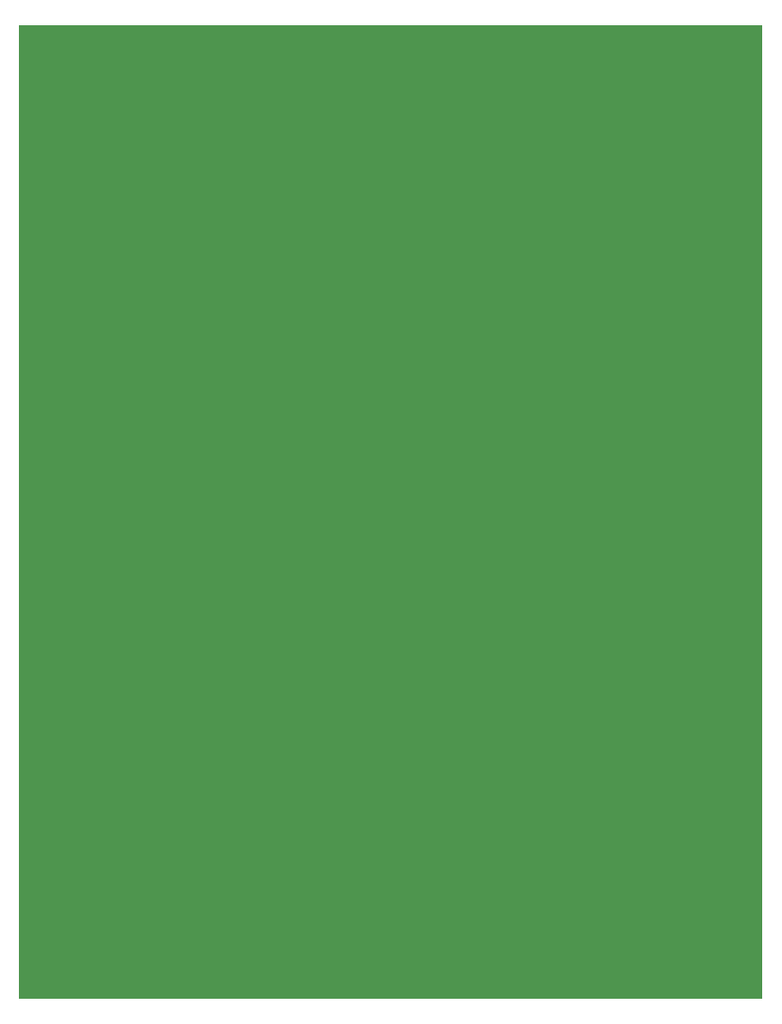
<source format=gbr>
G04 DipTrace 2.4.0.2*
%INBoard.gbr*%
%MOIN*%
%ADD11C,0.0055*%
%FSLAX44Y44*%
G04*
G70*
G90*
G75*
G01*
%LNBoardPoly*%
%LPD*%
G36*
X3940Y39940D2*
D11*
X31440D1*
Y3940D1*
X3940D1*
Y39940D1*
G37*
M02*

</source>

- **Requirement**
Retype the whole listing exactly and leave the pictures out.

- **Final answer**
<source format=gbr>
G04 DipTrace 2.4.0.2*
%INBoard.gbr*%
%MOIN*%
%ADD11C,0.0055*%
%FSLAX44Y44*%
G04*
G70*
G90*
G75*
G01*
%LNBoardPoly*%
%LPD*%
G36*
X3940Y39940D2*
D11*
X31440D1*
Y3940D1*
X3940D1*
Y39940D1*
G37*
M02*

</source>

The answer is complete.